| Data listing |
-.-.-

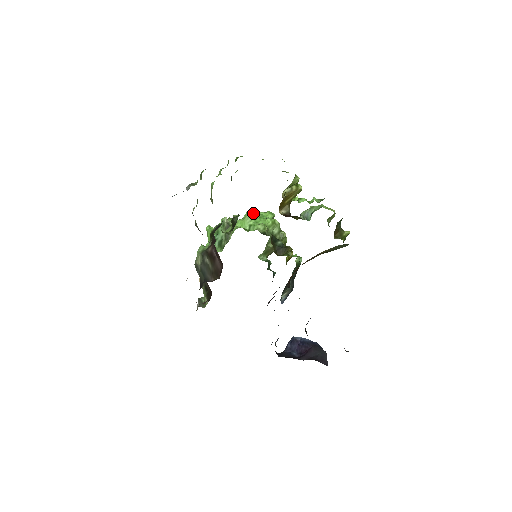
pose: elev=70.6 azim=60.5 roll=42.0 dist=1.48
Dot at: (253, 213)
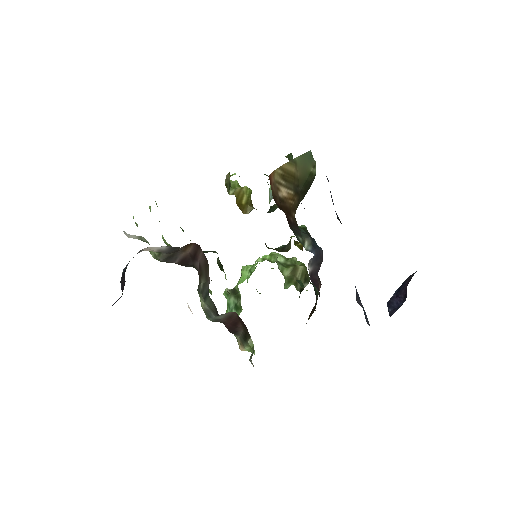
Dot at: occluded
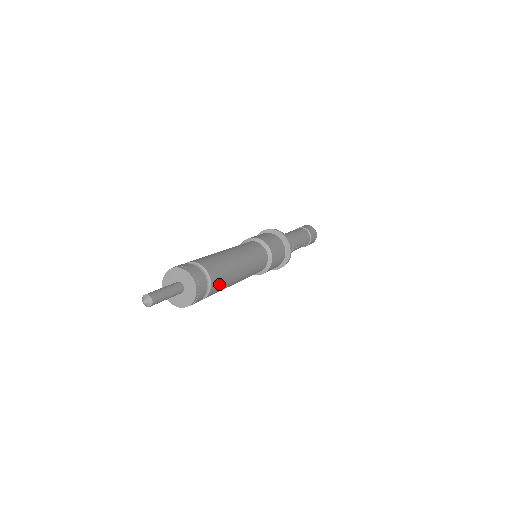
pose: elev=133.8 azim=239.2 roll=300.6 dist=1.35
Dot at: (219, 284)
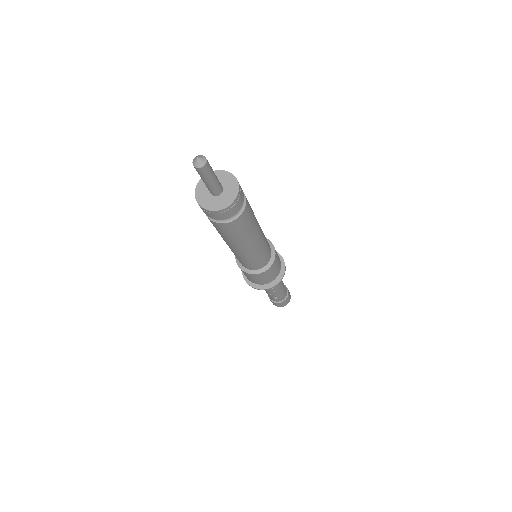
Dot at: (234, 229)
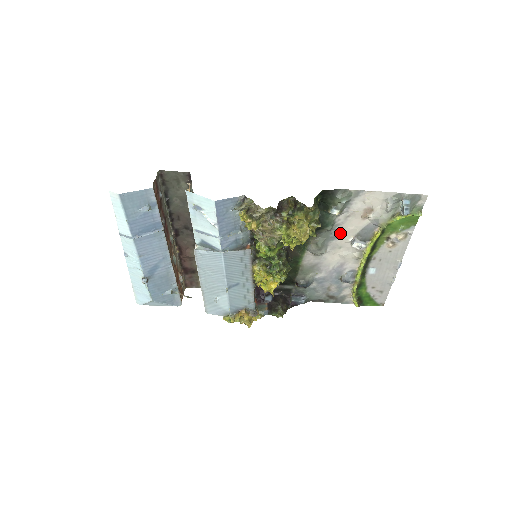
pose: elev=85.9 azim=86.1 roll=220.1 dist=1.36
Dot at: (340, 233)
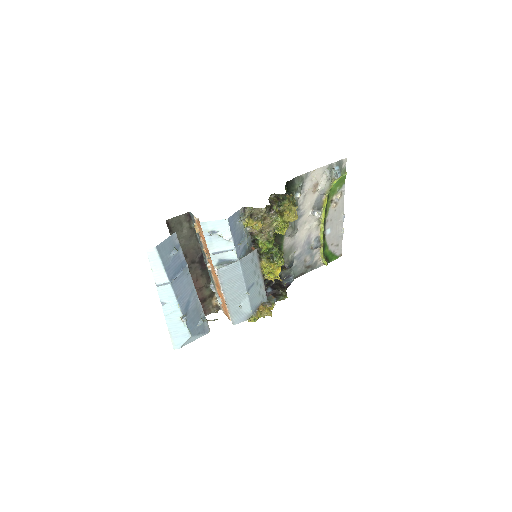
Dot at: (303, 211)
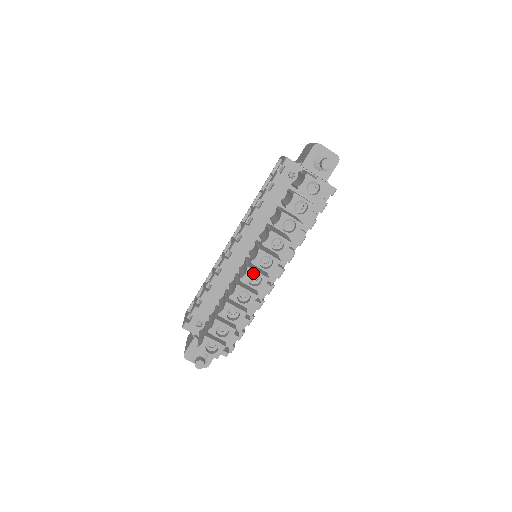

-.-.-

Copy every line of text from the records above, word for word and in the same order. Leave the pictures out.

pose: elev=70.6 azim=60.5 roll=42.0 dist=1.48
Dot at: (253, 213)
Dot at: occluded
pose: elev=133.8 azim=239.2 roll=300.6 dist=1.35
Dot at: (219, 284)
Dot at: (234, 229)
pose: elev=85.9 azim=86.1 roll=220.1 dist=1.36
Dot at: (340, 233)
Dot at: (303, 211)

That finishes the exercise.